The current year started with one mass shooting after the other, and the violence kept coming. War in Ukraine. Another mass shooting. War in Yemen and Sudan. Another mass shooting. Another war in the Middle East. Another mass shooting. In between a huge firestorm on Maui, worldwide typhoons, floodings, hurricanes, a massive earthquake in Afghanistan. Each time many many many many dead. Never-ending wild fires in Canada, very high air pollution all over the continent. Record breaking prolonged heat waves. Are we keeping track of these accelerations? Are we aware of the loss of balance? These days we humans are so exposed in our fragility, so fallible with our fears and confusions. Chaos and turmoil, endless lies and cheating, all seem normal. Some can keep their heads buried in the sand. But everything is boiling, even the sand, the parched earth, the dry throat.  

 

And yet, after Spring’s ferocious atmospheric rivers and cyclone bombs, the hummingbirds are back in my garden. And the acrobat squirrels fly and sail again along the albeit diminished branches of oak trees. The Asian pear tree is carrying an overabundance of golden, juicy, crispy fruit. I share with friends, and bring each Thursday a small basket full for Charlie and Sam, two farmer’s market vendors. In return they insist on gifting me mushrooms, rice, and roasted almonds. We talk, joke, laugh. Last week Sam greets me with a hug, the world news is just too awful, we exclaim to each other. Animatedly gesturing, we protest and lament over so much inhumanity. On each side. Yes, we must learn to hold complexity, historical backgrounds, paradoxes, the bigger picture. Holding both: the Sorrow and the Joy. 

 


Having experienced plenty of both in my life, I always feel they belong together. I do not run from either.  Don’t ask me, is this better or that? My students already know, I will answer: yes, both!  Smile, and then explain the complexities. Yang has a drop of Yin in it, Yin a drop of Yang. The promise: one changes into the other. This moves the energy. Brings about flow. Yin exhausted, or overfull, becomes its opposite, then Yang becomes Yin again, smoothly at best, no dead-end. Yin and Yang relating to each other, belonging together, balancing, participating in Cosmic Eternal Change.

RECORDED DATA:
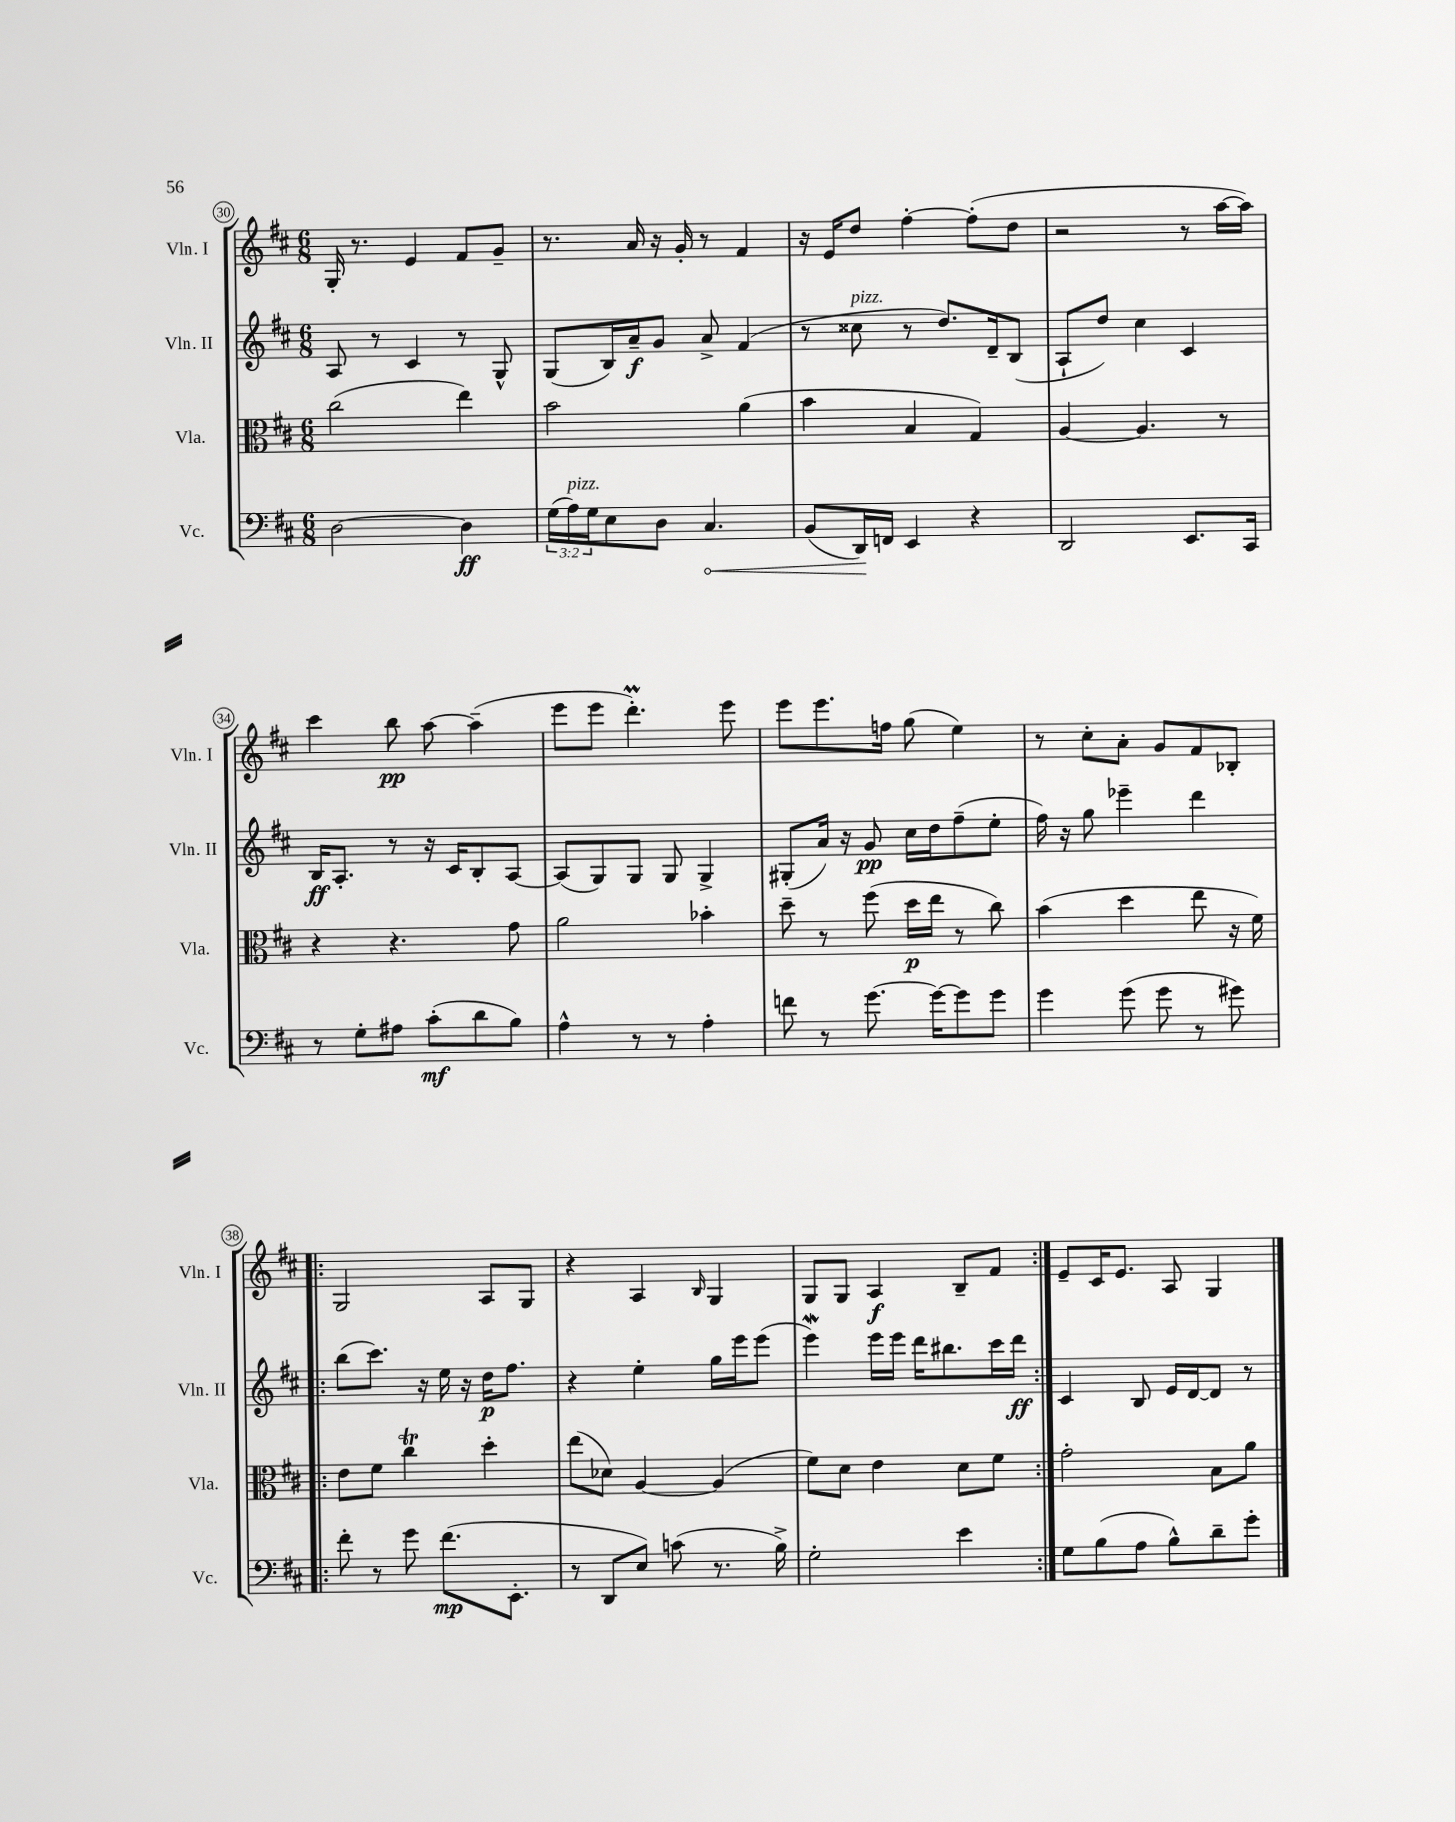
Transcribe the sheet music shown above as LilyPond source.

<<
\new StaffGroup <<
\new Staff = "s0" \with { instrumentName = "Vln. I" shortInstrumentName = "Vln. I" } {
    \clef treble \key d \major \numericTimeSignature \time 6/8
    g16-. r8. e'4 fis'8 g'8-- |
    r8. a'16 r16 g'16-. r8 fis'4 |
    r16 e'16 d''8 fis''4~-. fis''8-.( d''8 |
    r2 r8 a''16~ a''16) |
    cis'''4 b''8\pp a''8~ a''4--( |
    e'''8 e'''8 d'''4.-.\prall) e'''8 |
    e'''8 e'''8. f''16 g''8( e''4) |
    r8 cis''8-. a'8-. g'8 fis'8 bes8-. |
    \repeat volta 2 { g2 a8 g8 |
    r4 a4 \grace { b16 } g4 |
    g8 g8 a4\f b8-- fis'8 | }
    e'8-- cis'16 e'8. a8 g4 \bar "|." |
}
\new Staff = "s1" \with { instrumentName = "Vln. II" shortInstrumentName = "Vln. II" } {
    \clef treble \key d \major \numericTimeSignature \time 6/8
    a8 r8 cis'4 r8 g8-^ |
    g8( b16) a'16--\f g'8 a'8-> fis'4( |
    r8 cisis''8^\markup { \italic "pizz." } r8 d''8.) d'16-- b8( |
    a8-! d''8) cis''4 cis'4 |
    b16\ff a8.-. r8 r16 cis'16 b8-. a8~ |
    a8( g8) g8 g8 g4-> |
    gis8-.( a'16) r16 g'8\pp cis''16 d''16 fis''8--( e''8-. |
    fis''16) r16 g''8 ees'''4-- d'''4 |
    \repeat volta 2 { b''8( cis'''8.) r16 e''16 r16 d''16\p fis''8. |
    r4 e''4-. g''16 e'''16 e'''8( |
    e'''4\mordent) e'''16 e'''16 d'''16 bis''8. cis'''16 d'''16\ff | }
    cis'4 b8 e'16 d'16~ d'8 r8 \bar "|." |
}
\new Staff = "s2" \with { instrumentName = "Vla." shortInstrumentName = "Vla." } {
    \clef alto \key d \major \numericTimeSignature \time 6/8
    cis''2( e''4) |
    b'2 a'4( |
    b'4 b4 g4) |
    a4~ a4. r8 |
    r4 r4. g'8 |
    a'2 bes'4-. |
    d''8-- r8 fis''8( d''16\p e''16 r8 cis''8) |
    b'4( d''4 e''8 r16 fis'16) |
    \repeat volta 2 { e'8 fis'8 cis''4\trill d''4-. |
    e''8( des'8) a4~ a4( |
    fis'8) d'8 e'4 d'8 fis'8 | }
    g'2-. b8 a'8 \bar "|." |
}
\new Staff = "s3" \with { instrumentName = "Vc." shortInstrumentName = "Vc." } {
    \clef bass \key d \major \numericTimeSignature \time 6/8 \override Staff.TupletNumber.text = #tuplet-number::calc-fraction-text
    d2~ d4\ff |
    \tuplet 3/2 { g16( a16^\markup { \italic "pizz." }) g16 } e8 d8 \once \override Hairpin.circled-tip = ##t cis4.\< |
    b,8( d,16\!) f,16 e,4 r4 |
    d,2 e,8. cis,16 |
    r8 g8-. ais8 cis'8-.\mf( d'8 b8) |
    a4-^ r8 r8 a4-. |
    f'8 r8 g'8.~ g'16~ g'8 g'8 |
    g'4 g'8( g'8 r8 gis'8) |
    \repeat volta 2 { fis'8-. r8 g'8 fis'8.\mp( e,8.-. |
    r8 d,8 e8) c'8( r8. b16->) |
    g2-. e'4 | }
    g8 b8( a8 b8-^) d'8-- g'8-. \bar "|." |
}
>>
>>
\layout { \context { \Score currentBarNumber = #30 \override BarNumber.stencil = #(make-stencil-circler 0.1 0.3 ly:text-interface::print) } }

THINGS TO DO:
1. Name every item that Charlie and Sam give in return for the pears in the essay on sorrow and joy.
2. In the essay on sorrow and joy, on which day of the week does the writer bring a basket of fruit to the two market vendors?
3. Pick up the essay on sorrow and joy after its last sentence and keep writing.

ANSWER SET:
1. mushrooms, rice, roasted almonds

2. Thursday

3.
 

The other day, I hear myself humming a soothing lullaby. It is one of the German-style Kabarett songs I wrote in 1988 for my solo theater piece i.e. Deutschland.

Komm, gib mir deine schöne Hand, ich führ dich ins Schlaraffenland wo Schmerz und Freude im engsten Kusse wiegen sich, wo alle Sehnsüchte schlafen liegen… komm, gib mir deine schöne Hand. Come, give me your beautiful hand, I’ll lead you to the land of paradise, where sorrow and joy dance in deep embrace, where all longings are asleep… come, give me your beautiful hand. 

 

Full moon night in Karinaland 

 

For me – increasingly in the last decade ­– there is really no division, but rather a big question for each of us: How can we be human to our best and fullest? The answer to this might set us apart. Can we share and care? As nations and citizens: Are we upholding Human Rights to our best? Are we holding our leaders accountable? These aspirations inextricably belong to us. The future depends on this never-ending work. 

 

Tribes or nations who are oppressing others will not last forever, there will be change eventually, inevitably. The oppressed will rise, rebel violently perhaps – they might rule kindly for a while or not – and they might become oppressors, too, in turn. Rarely do we witness big historical changes of power happening without violence, such as with the “Velvet Revolutions” in Eastern Europe in 1989. The ones that dissolved borders and brought East Germany and West Germany under one government. What seemed completely impossible and not anymore wished for really, happened in weeks and months. Of course, no change is cozy, plenty of resentments are lingering up to this day. There were the free and the oppressed, however one chose to look at it. I grew up in a family divided by a military border at which many died attempting to cross the death strip – den Todesstreifen. On both sides of my parents, we had close relatives in the East (Ostzone). Many a friend here in America knows nothing about this. Germany’s division was the consequence of World War II and the Holocaust, punishment for being a perpetrator nation. This complex history has deeply formed me as a human being. The need for Justice and Human Rights is lodged in my heart.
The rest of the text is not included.